▸ **WORK INSTRUCTIONS**
Reproduce word for word the lines starting at the beginning of the rows and ending at the line that contains "Competências relacionadas confirmam", with both ends included.

▸ **SUPPLIED MATERIAL**
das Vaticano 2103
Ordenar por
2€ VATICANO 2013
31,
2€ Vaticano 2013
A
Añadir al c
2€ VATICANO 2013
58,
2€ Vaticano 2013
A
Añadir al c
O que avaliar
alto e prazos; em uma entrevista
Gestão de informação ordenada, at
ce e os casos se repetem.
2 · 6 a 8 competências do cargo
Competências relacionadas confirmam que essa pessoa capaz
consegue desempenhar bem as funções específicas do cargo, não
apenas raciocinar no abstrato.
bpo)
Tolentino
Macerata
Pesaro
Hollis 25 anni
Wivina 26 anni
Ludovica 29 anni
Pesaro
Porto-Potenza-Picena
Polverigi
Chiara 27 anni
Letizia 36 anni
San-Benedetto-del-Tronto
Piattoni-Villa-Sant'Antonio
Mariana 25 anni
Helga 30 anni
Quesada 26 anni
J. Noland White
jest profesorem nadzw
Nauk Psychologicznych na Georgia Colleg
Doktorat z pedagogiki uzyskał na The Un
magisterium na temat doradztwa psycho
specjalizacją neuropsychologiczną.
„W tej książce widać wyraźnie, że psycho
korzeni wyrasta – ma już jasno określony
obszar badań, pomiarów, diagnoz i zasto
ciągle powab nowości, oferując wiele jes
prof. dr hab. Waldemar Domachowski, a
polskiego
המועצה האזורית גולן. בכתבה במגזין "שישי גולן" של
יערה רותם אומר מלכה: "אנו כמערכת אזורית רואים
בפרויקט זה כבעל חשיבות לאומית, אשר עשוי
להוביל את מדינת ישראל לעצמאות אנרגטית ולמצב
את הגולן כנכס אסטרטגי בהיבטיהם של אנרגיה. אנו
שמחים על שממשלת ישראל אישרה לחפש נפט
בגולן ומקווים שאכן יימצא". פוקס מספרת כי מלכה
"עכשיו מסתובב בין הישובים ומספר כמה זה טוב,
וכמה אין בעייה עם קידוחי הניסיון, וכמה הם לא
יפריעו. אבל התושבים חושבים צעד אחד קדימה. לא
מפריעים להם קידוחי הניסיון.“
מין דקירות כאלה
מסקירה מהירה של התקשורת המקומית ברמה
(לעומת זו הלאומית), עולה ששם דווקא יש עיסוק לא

▸ **WRITTEN RESPONSE**
das Vaticano 2103
Ordenar por
2€ VATICANO 2013
31,
2€ Vaticano 2013
A
Añadir al c
2€ VATICANO 2013
58,
2€ Vaticano 2013
A
Añadir al c
O que avaliar
alto e prazos; em uma entrevista
Gestão de informação ordenada, at
ce e os casos se repetem.
2 · 6 a 8 competências do cargo
Competências relacionadas confirmam que essa pessoa capaz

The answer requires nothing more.